Your assignment
Transcribe the passage of the critical infrastructure attack article from "U.S. critical infrastructure" to "Emergency Readiness Team.".

Extracted text
■ ■ ■ ■ ■
U.S. critical infrastructure under persistent attack, US-CERT says
The U.S. Computer Emergency Readiness Team warned of ongoing attacks targeting agency networks and infrastructure providers in aviation, energy, nuclear and water.
Critical infrastructure systems and government networks have suffered a series of targeted attacks affecting domain controllers and file and email servers over the past five months or more, according to an advanced persistent threat activity alert from the U.S. Computer Emergency Readiness Team.
The Department of Homeland Security and FBI conducted the analysis, and they determined the attacks are part of an ongoing "multi-stage intrusion campaign" that targets "low security and small networks to gain access and move laterally to networks of major, high value asset owners within the energy sector," U.S. CERT said in its Oct. 20 alert. Networks spanning the aviation, manufacturing, nuclear and water sectors were affected.
■ ■ ■ ■ ■
Stored data
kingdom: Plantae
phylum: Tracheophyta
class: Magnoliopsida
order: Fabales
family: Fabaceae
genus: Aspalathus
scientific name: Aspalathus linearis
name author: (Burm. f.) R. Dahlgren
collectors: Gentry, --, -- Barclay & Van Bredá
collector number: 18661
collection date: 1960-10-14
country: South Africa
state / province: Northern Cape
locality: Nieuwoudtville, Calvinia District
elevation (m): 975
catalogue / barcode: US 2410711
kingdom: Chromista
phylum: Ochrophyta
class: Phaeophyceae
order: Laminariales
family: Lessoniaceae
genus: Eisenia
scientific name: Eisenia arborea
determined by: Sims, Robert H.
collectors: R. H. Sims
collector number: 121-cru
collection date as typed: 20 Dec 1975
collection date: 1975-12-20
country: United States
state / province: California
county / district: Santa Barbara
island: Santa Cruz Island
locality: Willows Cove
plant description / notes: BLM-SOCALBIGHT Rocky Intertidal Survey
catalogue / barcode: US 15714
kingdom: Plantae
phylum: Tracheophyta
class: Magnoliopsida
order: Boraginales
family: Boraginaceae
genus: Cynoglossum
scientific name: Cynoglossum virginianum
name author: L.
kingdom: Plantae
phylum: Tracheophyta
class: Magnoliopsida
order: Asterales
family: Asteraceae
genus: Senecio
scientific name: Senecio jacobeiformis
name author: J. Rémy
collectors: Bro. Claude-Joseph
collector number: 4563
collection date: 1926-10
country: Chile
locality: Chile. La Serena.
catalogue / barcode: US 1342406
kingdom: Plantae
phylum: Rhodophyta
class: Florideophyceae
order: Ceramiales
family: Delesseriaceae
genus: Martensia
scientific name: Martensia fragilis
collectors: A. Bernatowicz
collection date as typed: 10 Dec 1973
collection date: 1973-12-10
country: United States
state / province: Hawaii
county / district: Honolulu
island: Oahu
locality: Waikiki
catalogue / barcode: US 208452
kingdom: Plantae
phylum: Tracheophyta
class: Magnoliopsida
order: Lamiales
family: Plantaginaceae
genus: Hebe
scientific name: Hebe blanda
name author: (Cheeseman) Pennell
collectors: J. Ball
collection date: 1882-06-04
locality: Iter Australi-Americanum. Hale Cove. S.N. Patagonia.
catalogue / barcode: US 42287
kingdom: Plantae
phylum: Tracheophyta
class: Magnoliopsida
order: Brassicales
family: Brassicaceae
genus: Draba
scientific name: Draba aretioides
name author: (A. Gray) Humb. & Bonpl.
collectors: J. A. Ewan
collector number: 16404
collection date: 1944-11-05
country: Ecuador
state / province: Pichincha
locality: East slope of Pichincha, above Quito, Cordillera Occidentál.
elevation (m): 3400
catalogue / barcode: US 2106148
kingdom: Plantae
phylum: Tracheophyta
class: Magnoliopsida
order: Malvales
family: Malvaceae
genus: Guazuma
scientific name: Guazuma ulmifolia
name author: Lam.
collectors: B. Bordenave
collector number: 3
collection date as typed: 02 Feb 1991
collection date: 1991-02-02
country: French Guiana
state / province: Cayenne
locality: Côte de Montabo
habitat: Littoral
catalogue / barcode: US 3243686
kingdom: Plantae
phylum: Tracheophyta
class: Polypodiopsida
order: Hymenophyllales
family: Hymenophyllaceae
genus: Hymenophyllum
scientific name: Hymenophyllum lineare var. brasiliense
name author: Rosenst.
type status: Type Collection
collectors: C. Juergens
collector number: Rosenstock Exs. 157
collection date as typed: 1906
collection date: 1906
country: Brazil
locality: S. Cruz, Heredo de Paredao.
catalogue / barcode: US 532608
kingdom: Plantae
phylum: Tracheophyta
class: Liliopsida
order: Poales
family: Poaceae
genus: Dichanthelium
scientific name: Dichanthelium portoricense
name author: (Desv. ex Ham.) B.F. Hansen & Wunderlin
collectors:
■ ■ ■ ■ ■
Result of the exercise
U.S. critical infrastructure under persistent attack, US-CERT says
The U.S. Computer Emergency Readiness Team warned of ongoing attacks targeting agency networks and infrastructure providers in aviation, energy, nuclear and water.
Critical infrastructure systems and government networks have suffered a series of targeted attacks affecting domain controllers and file and email servers over the past five months or more, according to an advanced persistent threat activity alert from the U.S. Computer Emergency Readiness Team.